Roadside Rest
ROADSIDE REST Springtime Is the Season of the Peepers
Months ago rumbling ranks of soaking winter storms slogged across Arizona's tumbled topography, promising yet another Season of Peepers.
Yes, peepers. That was the term of choice of Dr. Joseph Wood Krutch, who before his death two decades ago earned a nickname for himself: “the David Thoreau of the Desert.” A New Englander transplanted to Tucson, Krutch from his youth recalled the tiny peeping frog that assists the robin and crocus in announcing spring's arrival Back East.
Krutch observed that even on Easter Sunday, his Connecticut neighbors were too reserved to exclaim, “Christ is risen!” Yet they easily gushed to one another, “Last night I heard the peepers.” When Krutch moved to the desert, he harkened to another host of peepers. Here he heard them as early as February and never later than mid-March. The naturalist looked about and marveled at the plants that burst out to blanket the slopes from sandy wash to craggy upland.
The night-blooming sand verbena sensuously perfumed his mornings, and the splashy white primrose decorated his evenings. Between bloomed purple locoweed, yellow bundles of brittlebush, spears of scarlet penstemon, hosts of exotic filaree, and miles-long smears of indigo lupine and salmon mallow. As his desert spring matured, Krutch took delight in poppies, clovers,milkweeds, pin-flowers, blue dicks, four o'clocks, mustards, buckwheats, fiddlenecks, gilias, goldfields, and bladderpods.

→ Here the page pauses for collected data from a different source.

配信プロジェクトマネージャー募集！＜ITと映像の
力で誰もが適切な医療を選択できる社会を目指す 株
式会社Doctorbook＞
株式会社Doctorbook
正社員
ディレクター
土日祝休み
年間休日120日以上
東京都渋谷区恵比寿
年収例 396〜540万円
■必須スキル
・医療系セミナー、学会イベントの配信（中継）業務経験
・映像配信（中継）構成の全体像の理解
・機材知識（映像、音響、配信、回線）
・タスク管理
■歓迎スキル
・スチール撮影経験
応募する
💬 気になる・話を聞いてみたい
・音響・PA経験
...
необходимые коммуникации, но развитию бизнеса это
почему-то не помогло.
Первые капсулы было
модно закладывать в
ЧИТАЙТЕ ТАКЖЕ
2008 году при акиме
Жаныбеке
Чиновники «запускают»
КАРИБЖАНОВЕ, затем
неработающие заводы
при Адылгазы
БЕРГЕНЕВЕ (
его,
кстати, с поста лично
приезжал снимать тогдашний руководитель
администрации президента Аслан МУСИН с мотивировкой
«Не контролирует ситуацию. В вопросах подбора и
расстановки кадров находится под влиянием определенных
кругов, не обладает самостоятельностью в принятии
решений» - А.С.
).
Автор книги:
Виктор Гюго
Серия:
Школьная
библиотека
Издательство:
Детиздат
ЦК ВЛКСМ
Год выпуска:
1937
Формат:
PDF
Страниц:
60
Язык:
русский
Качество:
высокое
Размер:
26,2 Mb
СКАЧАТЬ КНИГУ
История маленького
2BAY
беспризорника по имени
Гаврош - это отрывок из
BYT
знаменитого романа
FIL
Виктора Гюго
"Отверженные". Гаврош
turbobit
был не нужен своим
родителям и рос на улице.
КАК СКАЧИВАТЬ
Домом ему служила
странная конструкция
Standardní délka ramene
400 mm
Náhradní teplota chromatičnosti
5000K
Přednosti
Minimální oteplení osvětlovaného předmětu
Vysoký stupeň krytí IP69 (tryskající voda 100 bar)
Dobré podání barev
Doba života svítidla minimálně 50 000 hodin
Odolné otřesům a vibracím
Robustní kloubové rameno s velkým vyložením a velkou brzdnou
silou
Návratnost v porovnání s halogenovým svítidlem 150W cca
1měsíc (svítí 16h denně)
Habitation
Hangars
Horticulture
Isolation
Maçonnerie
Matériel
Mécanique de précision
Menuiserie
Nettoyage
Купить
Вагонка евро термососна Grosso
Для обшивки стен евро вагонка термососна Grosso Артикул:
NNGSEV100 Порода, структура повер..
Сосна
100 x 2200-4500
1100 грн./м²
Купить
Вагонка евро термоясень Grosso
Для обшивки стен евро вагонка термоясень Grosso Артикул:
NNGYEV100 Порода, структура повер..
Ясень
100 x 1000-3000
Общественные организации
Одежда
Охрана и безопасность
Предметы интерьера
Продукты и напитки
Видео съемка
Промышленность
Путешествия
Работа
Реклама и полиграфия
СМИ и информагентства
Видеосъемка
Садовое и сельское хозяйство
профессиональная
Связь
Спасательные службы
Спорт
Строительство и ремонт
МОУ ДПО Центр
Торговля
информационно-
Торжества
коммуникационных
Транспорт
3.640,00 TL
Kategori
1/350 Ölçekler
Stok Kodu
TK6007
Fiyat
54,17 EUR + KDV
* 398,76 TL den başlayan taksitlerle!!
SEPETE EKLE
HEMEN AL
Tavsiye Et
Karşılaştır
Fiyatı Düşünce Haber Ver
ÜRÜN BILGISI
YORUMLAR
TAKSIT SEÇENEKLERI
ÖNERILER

Today, as then, all of desert Arizona is blessed. Phoenix's Desert Botanical Garden sponsors its Wildflower Hotline to inform the public of current and impending blooms. The garden itself exhibits specimens of goldpoppy, Canterbury bells, desert daisy, and tidytip. North of Phoenix and Scottsdale toward Cave Creek and Carefree, signs along Desert Foothills Drive identify blossoming trees, shrubs, and cacti.
More ambitious drives reach out to the Superstition Mountains (sugar sumac, Indian paintbrush, wolfberry) and up the Apache Trail (ocotillo, mesquite, barrel cactus). Farther east of Phoenix on U.S. Route 60 near Superior, the Boyce Thompson Southwestern Arboretum daily opens its gates for tours of plants from all arid regions of the world. And a bit delayed by a higher altitude, there will bloom wild cucumber, tomatillo, and firecracker penstemon.
Bypassed by the freeway is the long-ago favored alternate route to Tucson, U.S. 89, now dubbed the Pinal Pioneer Parkway. Such a jaunt across floral slopes may lead to the ArizonaSonora Desert Museum, 14 miles west of Tucson, where a friendly guide will point out examples of crimson monkeyflower, anemone, pincushion cactus, and popcorn flower.
For Krutch, the budding plants were but a beginning of wonderment in the land of little water. In his widely acclaimed classics The Desert Year and The Voice of the Desert, he concluded that the most serious charge that can be brought against his old home, New England, “is not Puritanism, but February.” Krutch turned his attention to essays about “The Mouse That Never Drinks” and “The Contemplative Toad” and “What The Desert Is Good For.” Wherever the philosopher meditated, the desert presented yet another astonishment:
We humans, too, occupy the desert. Krutch reminded us of our extraordinary powers to explain, protect, and heal. He preached, “That courage is admirable even in a cactus; that an abundance of good things is perfectly compatible with a scarcity of others; that life everywhere is precarious, man everywhere small.” So when I hear the Arizona peepers, I exclaim, “Spring is come!” and in the spirit pirit of Dr. Joseph Wood Krutch, “We are all in this together.”